Email: mattzig AT cs.washington.edu


Undergraduate fellows, 2019-2020


Denise Anne Devlyn

Denise Anne Devlyn

School of Oceanography

Denise Devlyn is a sophomore in the School of Oceanography. She is very interested in researching issues involving water quality and coastal ecosystems. Denise believes it is important to bring an interdisciplinary approach to her STEM interests so she wishes to explore how policy and regulation can have an effect on our global water systems. On-campus, Denise is a Research Assistant at the Armbrust Oceanography lab monitoring picophytoplankton populations and she is also an athlete on the Woman’s Rowing team.

Email: ddevlyn AT u.washington.edu


Mason Green

Mason Green

Depts. of Political Science and Informatics

Mason (he/him/his) is a sophomore transfer student from Whatcom Community College, where he graduated with an Associates in General Engineering. Seeking a Political Science and Informatics degree, he hopes to learn how to synthesise information technologies with complex political issues. Mason is extremely interested in how advanced computing algorithms, data analysis, and machine learning can be used to better understand large scale political and institutional issues, specifically climate change. Mason is currently researching Alaska’s Permanent fund dividend – a form of Universal Basic Income- looking to examine how it has affected the state holistically, and works as a Back-End developer on a UW Start-up, AvePass. In the past, Mason has worked as a student advocate serving at Whatcom as ASWCC Student Body President and Senator. In Mason’s free time he runs with the Husky Run Club and is an avid music listener.

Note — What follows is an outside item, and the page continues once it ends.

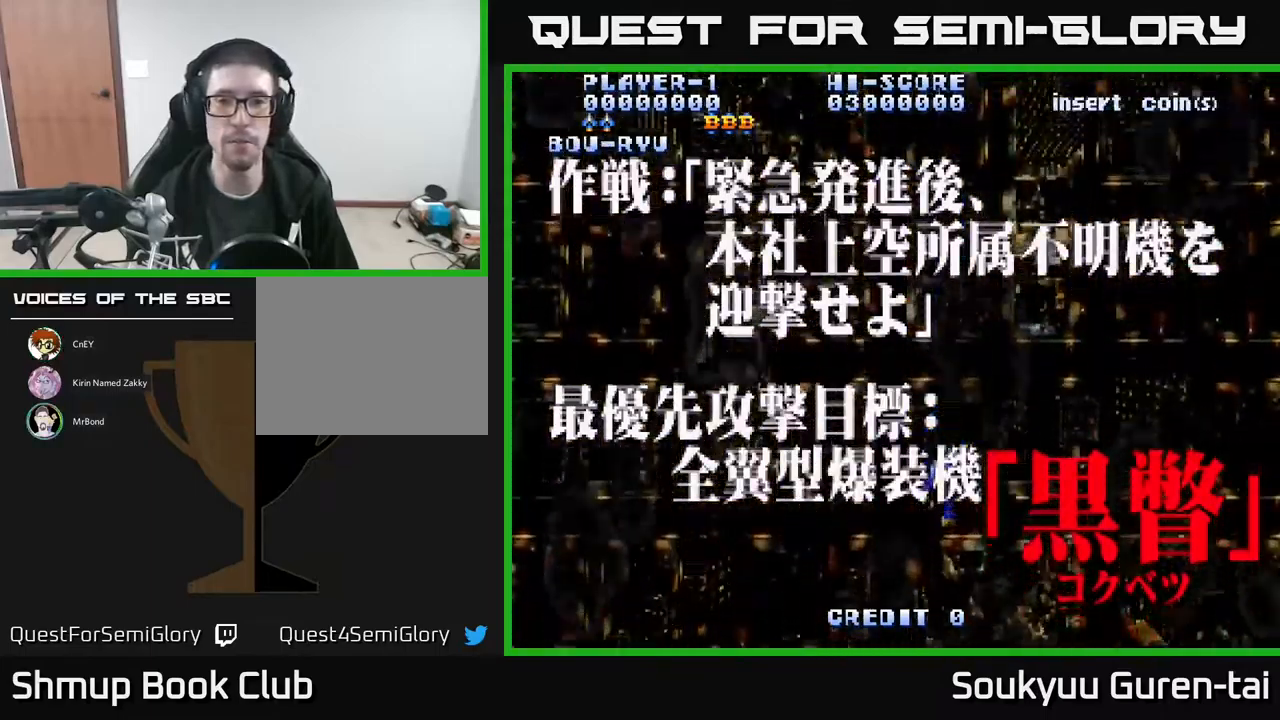
{"buttons": ["A", "DPAD_RIGHT"], "events": [[134, "DPAD_DOWN", "up"], [150, "DPAD_LEFT", "down"], [350, "DPAD_LEFT", "up"], [384, "DPAD_RIGHT", "down"]]}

Email: msaongreen511 AT gmail.com


Sarah Tucker

Sarah Tucker

Depts. of Political Science and Law Societies and Justice

Sarah is an undergraduate student majoring in Political Science and Law Societies and Justice. She is interested in a broad range of topics regarding immigration, climate advocacy, and legal reform. Her current interests include the intersection of private enterprise and public policy in the response to climate crises and the relative availability of legal services to minorities, immigrants, and the poor. Sarah recently completed an internship with the King County Bar Association.

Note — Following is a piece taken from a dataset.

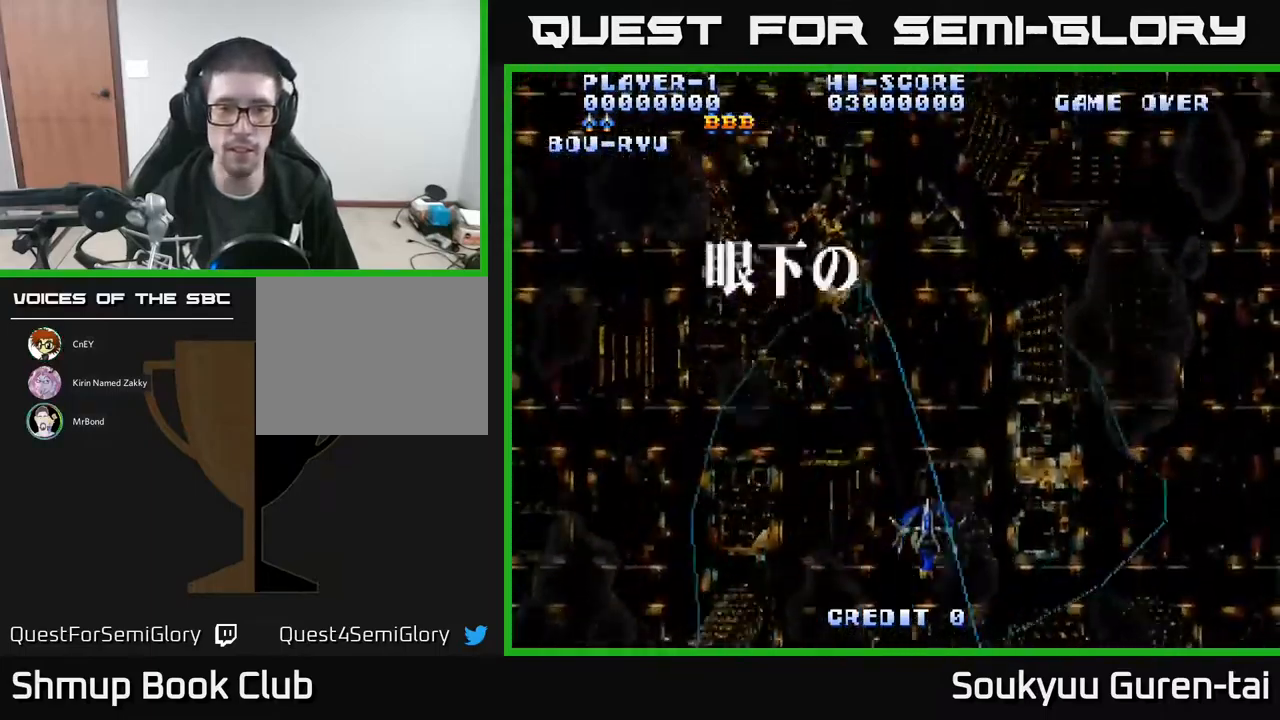
{"buttons": ["A", "DPAD_UP", "DPAD_LEFT"], "events": [[200, "DPAD_RIGHT", "up"], [217, "DPAD_UP", "down"], [234, "DPAD_LEFT", "down"]]}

Email: sbronwynt AT gmail.com


Jessica Vollbrecht

Jessica Vollbrecht

Depts. of Political Science and International Studies, Jackson School

Jessica is an undergraduate student majoring in Political Science, with a focus in Political Economics, alongside minoring in International Studies from the Jackson School. She is interested in studying foreign relations, economic development, international trade and finance, and international climate policy. Her current research involves around the short and long term effects of environmental policy on major industries within the market, such as transportation.

Email: jessvoll AT u.washington.edu


Willa Jeffers

Willa Jeffers

Department of Political Science

Willa is an undergraduate student in the Interdisciplinary Honors Program as well as the Department of Political Science pursuing the Political Economy track. She has participated in several research projects since coming to the University of Washington focusing in American Politics, Security Studies, Foreign Policy, and Environmental Policy. Willa is a Fellow in the Sierra Club Women and Gender program, and has participated in local and state political campaigns. Prior to her studies at UW, Willa acted as a youth policy adviser in the Washington State Legislature. Moving forward she is planning to focus her work on the economics of environmental policy, analyzing how varied levels of governance can most effectively pursue economically productive environmental transitions.